Researchers have conducted the first known random trial comparing three treatment strategies for people dependent on opioids who seek emergency care. The opioids include hydrocodone and oxycodone, in addition to heroin and morphine.

Among the more than 300 people in the trial, patients in emergency departments who received buprenorphine, a medication that reduces opioid cravings, had greater success than those treated in other ways, researchers found.

Opioid addicts often seek care in hospital emergency departments for overdoses or other issues, according to researchers. Once they receive that emergency care, they usually receive referrals for addiction treatment.

“The patients who received ED-initiated medication and referral for ongoing treatment in primary care were twice as likely than the others to be engaged in treatment 30 days later,” Dr. Gail D’Onofrio, chairwoman of emergency medicine at Yale School of Medicine, said. “They were less likely to use illicit opioids of any kind.”

In the study, opioid-dependent participants who came to Yale-New Haven Hospital’s emergency department between April 2009 and June 2013 were split into three groups: one group received a list of treatment services; another received a “motivational consultation” and referral, and the third received a “brief intervention” and treatment with buprenorphine that subsequently was continued with their primary care doctors.

“ED physicians (traditionally) take care of the immediate concern but don’t treat the underlying problem,” added D’Onofrio.

Those who received the medication from the hospital also were less likely than others to need inpatient treatment at a residential facility, according to Dr. David Fiellin, a professor of medicine at Yale who co-led the Yale team with D’Onofrio and oversaw participants’ ongoing buprenorphine treatment in primary care.

Previous research at Yale has found buprenorphine to be effective when used in primary care, but this study aimed to expand the reach of the treatment into emergency departments, according to Dr.
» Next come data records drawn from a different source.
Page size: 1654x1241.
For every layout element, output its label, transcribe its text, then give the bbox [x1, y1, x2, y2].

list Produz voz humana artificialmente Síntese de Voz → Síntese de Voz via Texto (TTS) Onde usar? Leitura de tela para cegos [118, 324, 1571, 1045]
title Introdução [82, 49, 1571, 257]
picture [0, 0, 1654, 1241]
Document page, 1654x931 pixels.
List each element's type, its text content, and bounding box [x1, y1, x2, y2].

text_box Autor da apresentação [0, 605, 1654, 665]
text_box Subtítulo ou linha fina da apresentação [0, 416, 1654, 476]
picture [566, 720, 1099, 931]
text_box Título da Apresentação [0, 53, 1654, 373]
Patrick O’Connor, professor of medicine and chief of general internal medicine at Yale.

“Effectively linking ED-initiated buprenorphine treatment to ongoing treatment in primary care represents an exciting new model for engaging patients who are dependent on opioids into state-of-the-art care,” he said in a statement.

The findings should be confirmed in other emergency departments, researchers say, but are encouraging.

“This really represents a new paradigm,” D’Onofrio said, noting that emergency departments typically treat other chronic diseases, such as high blood pressure and asthma, with medication that is then continued in primary care.

“For addiction, we’ve never done that,” she said. “That’s what’s really exciting to me.”

Reaching addicts in emergency departments is crucial, she said.

“That’s where the patients are,” she said. “And otherwise it will be a revolving door.”

Emergency department treatment has the potential to prevent additional ED visits as well as deaths, she said.

Addiction to prescription and illegal opioids is a growing epidemic globally, according to the National Institute on Drug Abuse, which is part of the National Institutes of Health and partially funded the Yale study.

There are an estimated 26.4 million to 36 million people using opioids worldwide, according to the institute. In 2012, about 2.1 million people in the United States were addicted to prescription opioids and 467,000 were addicted to heroin.

“There’s been a tremendous rise in opioid dependence and overdoses,” D’Onofrio said. “It’s an incredible epidemic. We know that treatment does work, but we have to get people into treatment and that’s the hardest part.”